Heywood in a hotel villa in Chongqing in November 2011. She received a
death sentence with a reprieve, meaning the sentence is likely to be
reduced to a long prison term. Mr. Bo was expelled from the Communist
Party in September, when the authorities began a formal criminal
investigation.

“We still don’t know what specific allegations lie behind the three
charges against Bo Xilai,” said Li Zhuang, a lawyer in Beijing who became
one of Mr. Bo’s fiercest critics after Mr. Li was jailed in Chongqing. Mr.
Li had worked as a lawyer for a Chongqing businessman accused of running a
criminal network.

“He could be accused of abusing power by trying to conceal or failing to
report the Heywood murder,” Mr. Li said in a telephone interview. “From
what I’ve heard, the sums involved in the corruption case are not as much
as in some other corruption cases, but I think Bo Xilai’s damage to rule
of law, private enterprise and justice was much worse than those other
cases.”

An associate of Mr. Bo’s family said the prosecution’s case would feature
Ms. Gu’s testimony, although it was unclear whether she would appear at
the trial or, as is often done in China, give written testimony. The
associate, who spoke on the condition of anonymity to protect himself from
official recrimination, said Ms. Gu might testify about, among other
things, a villa in France that could form part of the corruption
accusations. Phone calls to Mr. Bo’s court-appointed lawyer, Li Guifang,
were not immediately answered Sunday night.

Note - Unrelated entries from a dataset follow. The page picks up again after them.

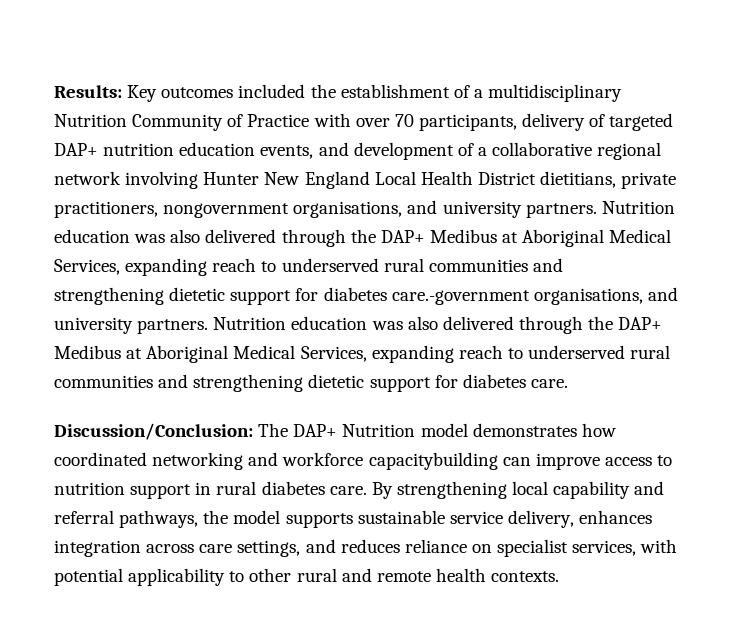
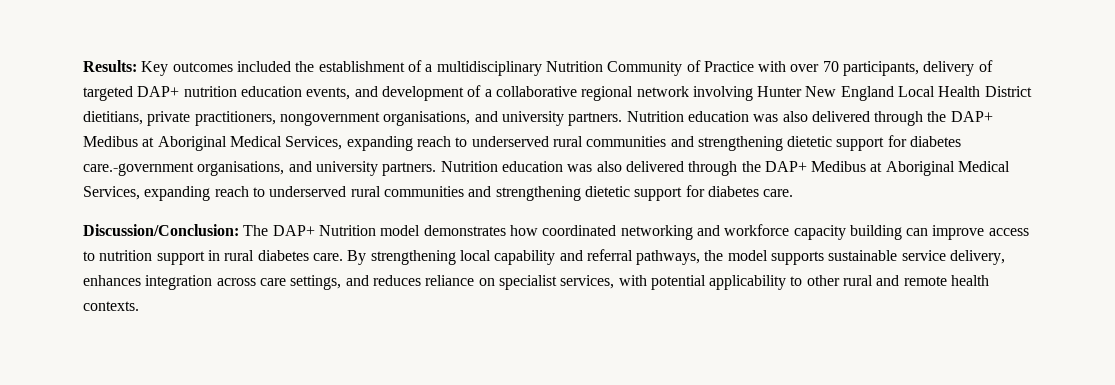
[368,452,498,470] capacitybuilding -> [793,225,902,240] capacity building

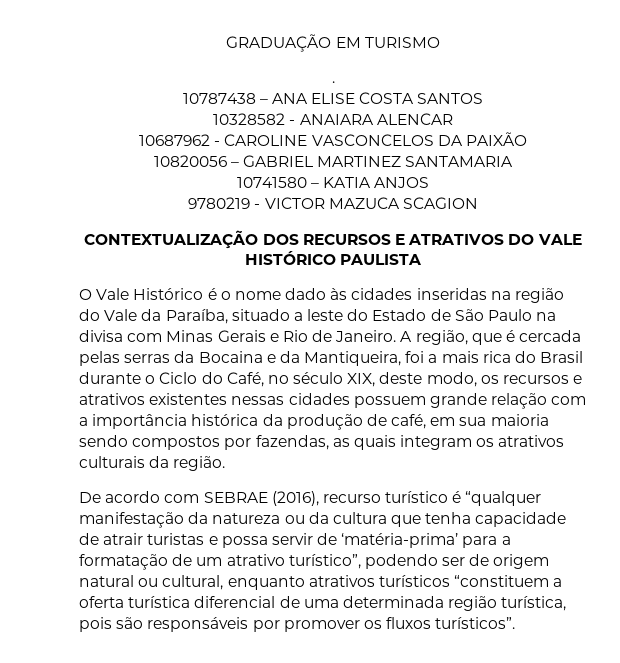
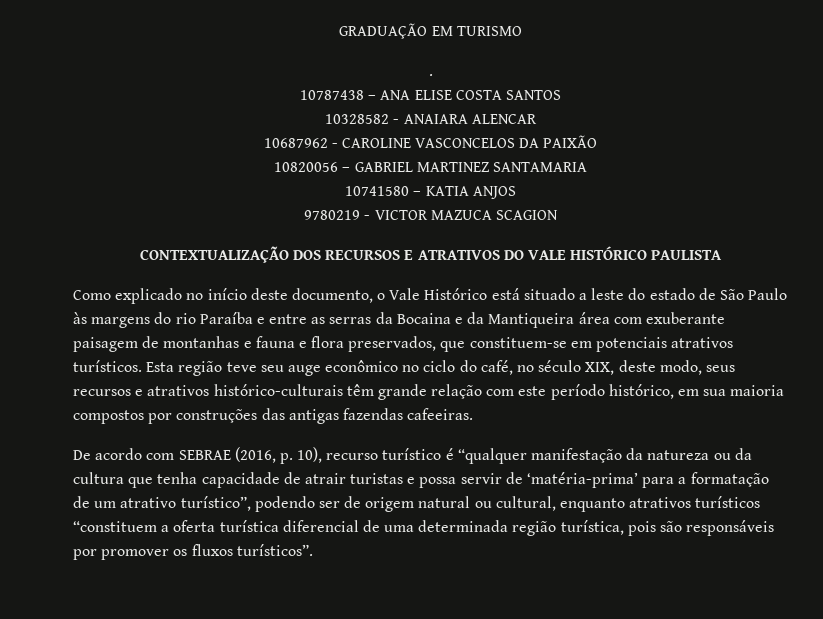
[79,288,565,303] [79,309,228,324] O Vale Histórico é o nome dado às cidades inseridas na região do Vale da Paraíba, -> [73,288,520,304] Como explicado no início deste documento, o Vale Histórico está
[372,309,427,321] Estado -> [649,288,695,300] estado
[536,312,557,321] [79,330,582,345] [79,351,120,366] na divisa com Minas Gerais e Rio de Janeiro. A região, que é cercada pelas -> [73,312,326,328] às margens do rio Paraíba e entre as
[304,351,584,366] [79,372,264,387] Mantiqueira, foi a mais rica do Brasil durante o Ciclo do Café, -> [488,312,725,328] [73,336,734,352] [73,360,513,376] Mantiqueira área com exuberante paisagem de montanhas e fauna e flora preservados, que constituem-se em potenciais atrativos turísticos. Esta região teve seu auge econômico no ciclo do café,
[480,375,499,384] os -> [705,365,735,372] seus
[149,393,587,409] [79,414,427,430] existentes nessas cidades possuem grande relação com a importância histórica da produção de café, -> [213,384,674,400] histórico-culturais têm grande relação com este período histórico,
[79,435,128,447] sendo -> (785, 390) none
[255,435,565,450] [79,456,226,471] fazendas, as quais integram os atrativos culturais da região. -> [176,408,474,424] construções das antigas fazendas cafeeiras.
[271,491,319,506] (2016), -> [234,447,323,464] (2016, p. 10),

Mr. Bo has not been seen or heard in public since March last year, and it
remains unclear whether he will contest the charges. But the government is
taking no chances by holding the trial in Jinan, a city far from
Chongqing. Many residents of Chongqing still think fondly of Mr. Bo.

Another complication is that Mr. Bo is a “princeling” — the son of a
revered revolutionary who served alongside Mao Zedong — and had personal
ties with many other princelings, including Xi Jinping, who was appointed
Communist Party chief in November. Since coming to office, Mr. Xi has
promised to clean out corruption and waste in the party, and to remove
crooked officials.

A Chinese businessman who is friends with other princelings said some of
them had continued to express misgivings that Mr. Bo was being treated too
harshly, even if he deserved censure for his mistakes. He spoke on the
condition of anonymity to preserve his friendships with party insiders.